Discussing the pitfalls of today's media in general, Mr. Peter Kann, chairman and chief executive of Dow Jones, the publishers of Far Eastern Economic Review and Asian Wall Street Journal, observed that exaggerated pessimism is one of the disturbing trends in media today. He noted that while it was essential for journalists to be sceptical and critical, this was a mindset that looked for the worst and found the facts to fit. Even as we appreciate the virtues of press freedom, one tends to agree with him on that score. For, constant projection of negative image of one's country and society can create a negative attitude among the mass. And this attitude would naturally spill over in the individual's personal as well as work life, which might have repercussions on a larger canvas of the national scene.
This is more apparent in India. While every bit of negative news is blown up on the pages of newspapers, the achievements and the positive aspects of the country seldom make news. Consequently the world media too, picks up only the sordid stories, giving a bleak impression of India. Adding to the misery is the sorry state of Indian politics, which plays havoc on the already dilapidated image of the country. The achievements and the virtues are always overshadowed by the negative news of which there is never any dearth in India. Under the circumstances the media has a great role to play in uplifting the nation's image and there by boosting the average Indian's morale which is a very essential ingredient for a nation's progress.

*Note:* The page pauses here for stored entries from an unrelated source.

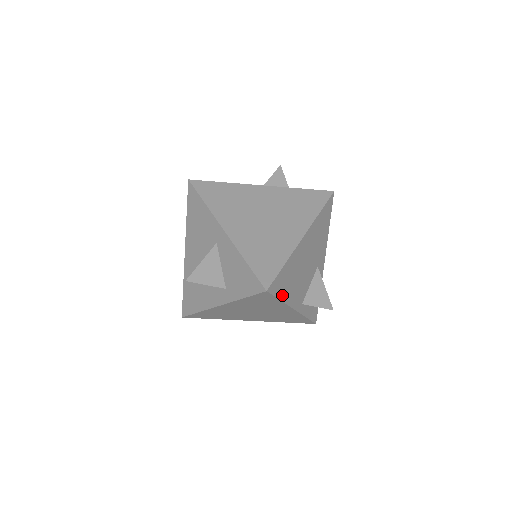
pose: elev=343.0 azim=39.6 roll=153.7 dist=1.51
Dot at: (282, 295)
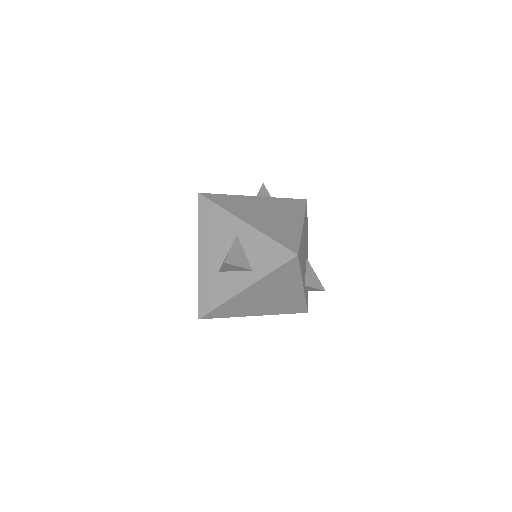
Dot at: occluded
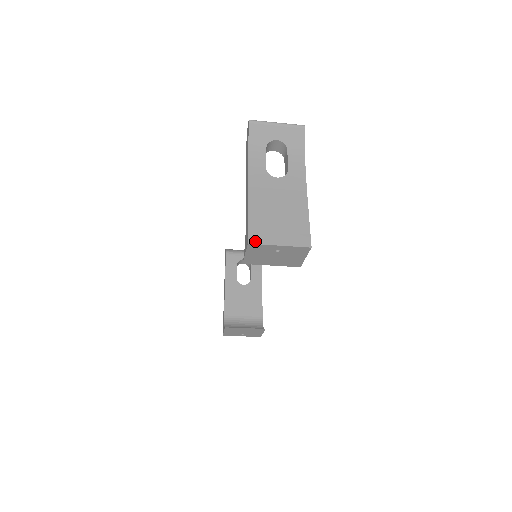
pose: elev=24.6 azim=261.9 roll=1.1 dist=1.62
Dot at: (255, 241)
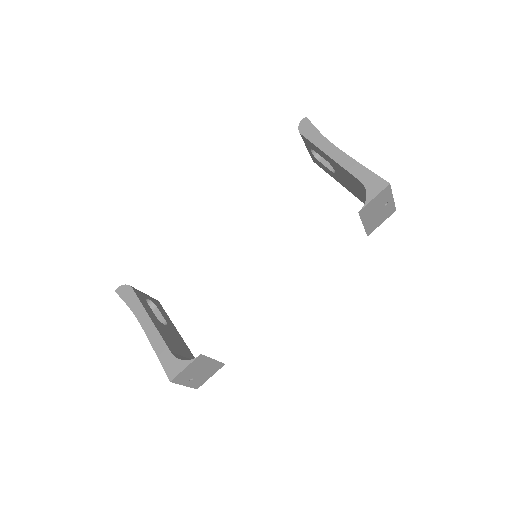
Dot at: (389, 185)
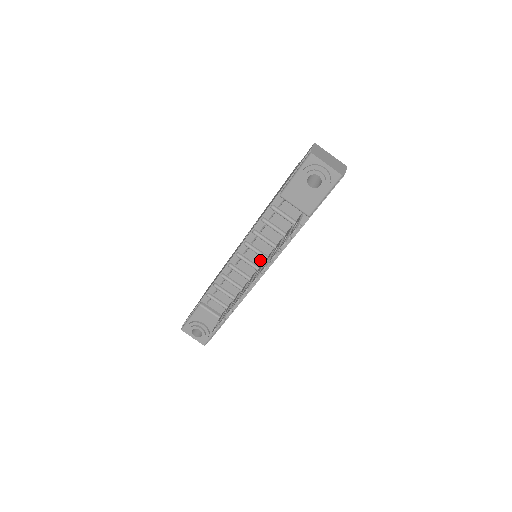
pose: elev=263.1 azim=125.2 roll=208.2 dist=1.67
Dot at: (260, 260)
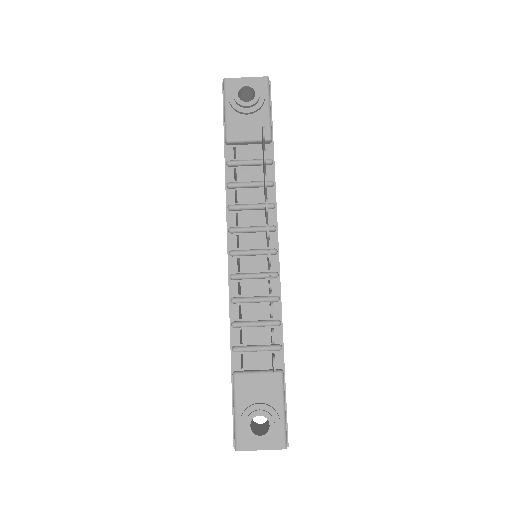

Reflecting on the global society's responsibilities, Former Australian Prime Minister Bob Hawke in his key note address to the convention highlighted the global issues of population explosion and environmental hazards. Emphasising the relationship between these issues and the allocation of resources, he said, " It is a matter of priorities - priorities between the allocation of resources for the destruction of humankind or for creating a socially and environmentally sustainable habitat on this planet.......The global perspective ..... can best be seen in terms of a paradox. ........It is as though we suffer from a collective cerebral dichotomy, with the right hemisphere of the brain working with furious efficiency in matters technological, while the left displays a flaccid incompetence in formulating appropriate social and environmental responses...." Mr. Hawke in his speech hoped that the newspaper industry would address the global concerns seen from a larger perspective - beyond the analyses and reports - and shape intelligent responses to create a better society. And that perhaps renders a peep into the future of newspaper industry.